Sì, lo conosco, eccome. A parte il malcelato orgoglio per la fortunata circolazione in Italia e all'estero dei volumi di antropologia made in Bicocca, questo episodio me ne ha fatto tornare alla mente un'altro, di qualche anno fa. Torno con la mente al 2005, sono anch'io uno studente, immatricolato alla Facoltà di Lingue Straniere dell'Università di Torino. Esame a scelta: Antropologia culturale, per i necessari cfu in Discipline demoetnoantropologiche. Primo volume da studiare per l'esame: "Storia dell'antropologia", di Ugo Fabietti. Il mio primo libro di antropologia, colpo di fulmine.
Sfoglio oggi quel libro. Pagine ingiallite e super sottolineate, con segnalibri vari e appunti a lato di ogni paragrafo. Graffe, punti esclamativi e interrogativi a segnare i passaggi più importanti e quelli incompresi. La copertina è stata mezza strappata, chissà quando, e poi aggiustata con il nastro adesivo, ormai rinsecchito. Rimetto il libro in biblioteca, con un sorriso.
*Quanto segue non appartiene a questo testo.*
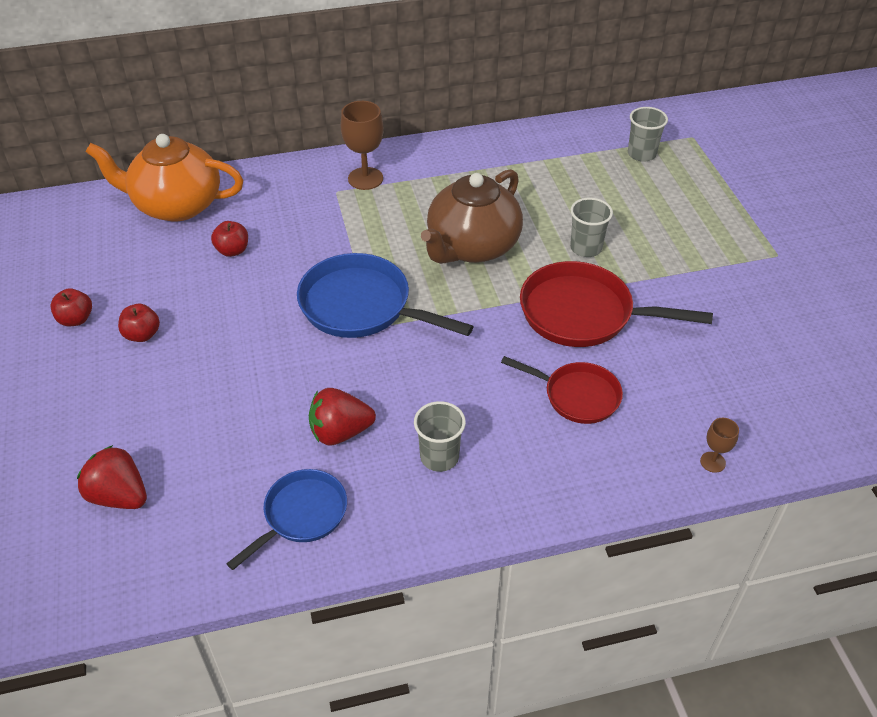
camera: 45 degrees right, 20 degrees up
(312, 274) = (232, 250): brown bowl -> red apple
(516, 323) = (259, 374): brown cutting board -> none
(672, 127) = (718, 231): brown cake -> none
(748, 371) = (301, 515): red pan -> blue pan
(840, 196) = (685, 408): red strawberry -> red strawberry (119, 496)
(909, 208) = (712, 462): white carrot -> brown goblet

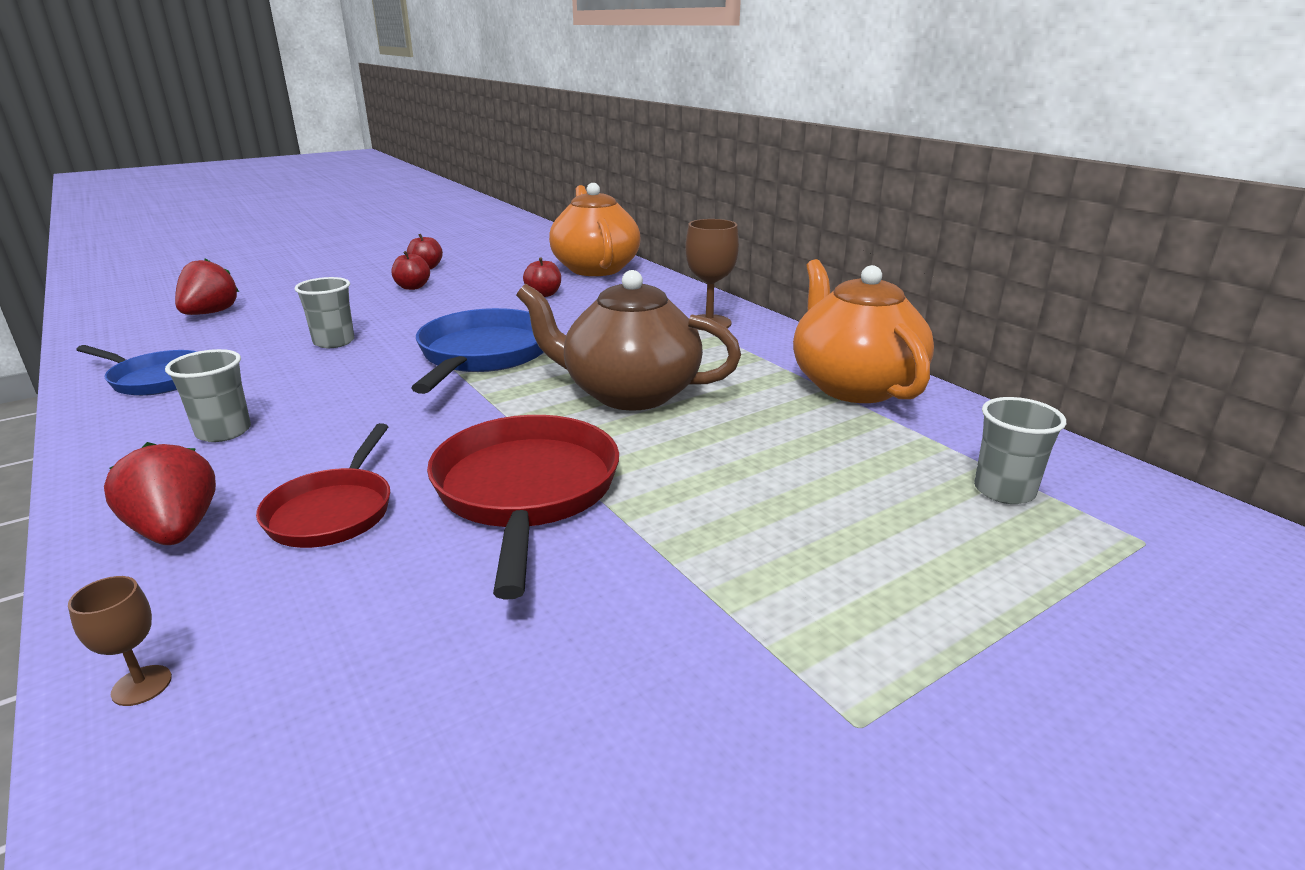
camera: 70 degrees right, 20 degrees down
(340, 432) = (276, 376): red strawberry -> red strawberry (176, 531)
(507, 154) = (854, 385): none -> orange teapot
(586, 248) = (689, 472): grey cup -> grey cup (334, 342)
Sei mesi fa Ugo Fabietti ci ha lasciato.
Dopo la pausa estiva ricominciano le attività del DACS, con un nuovo ciclo di dottorandi del primo anno, mentre altri partono per il lavoro di campo e altri ancora sono impegnati nella scrittura della tesi. Per tutti loro, per tutti noi, rileggere le parole dell'introduzione a quella "Storia dell'antropologia" è forse il modo migliore per augurare: "Buon viaggio!".
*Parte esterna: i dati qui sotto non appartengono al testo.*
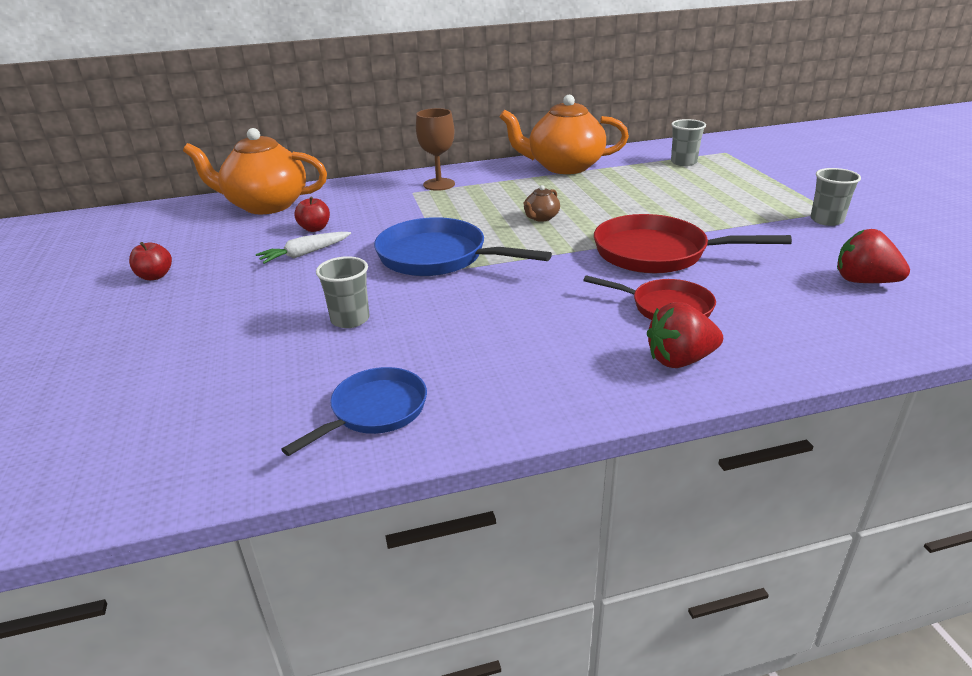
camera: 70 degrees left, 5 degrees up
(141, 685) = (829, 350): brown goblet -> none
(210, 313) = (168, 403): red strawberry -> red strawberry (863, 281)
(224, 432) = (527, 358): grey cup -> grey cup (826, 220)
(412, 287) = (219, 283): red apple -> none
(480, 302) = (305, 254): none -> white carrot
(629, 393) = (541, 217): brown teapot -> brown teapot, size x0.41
"L'antropologia, che è un sapere relativamente giovane, merita l'attenzione dei giovani (e anche dei meno giovani) in quanto è la forma più sofisticata di riflessione che la nostra civiltà abbia saputo elaborare intorno al tema dell'alterità culturale, divenuto centrale per tutti quanti sono destinati a vivere in una dimensione sempre più planetaria".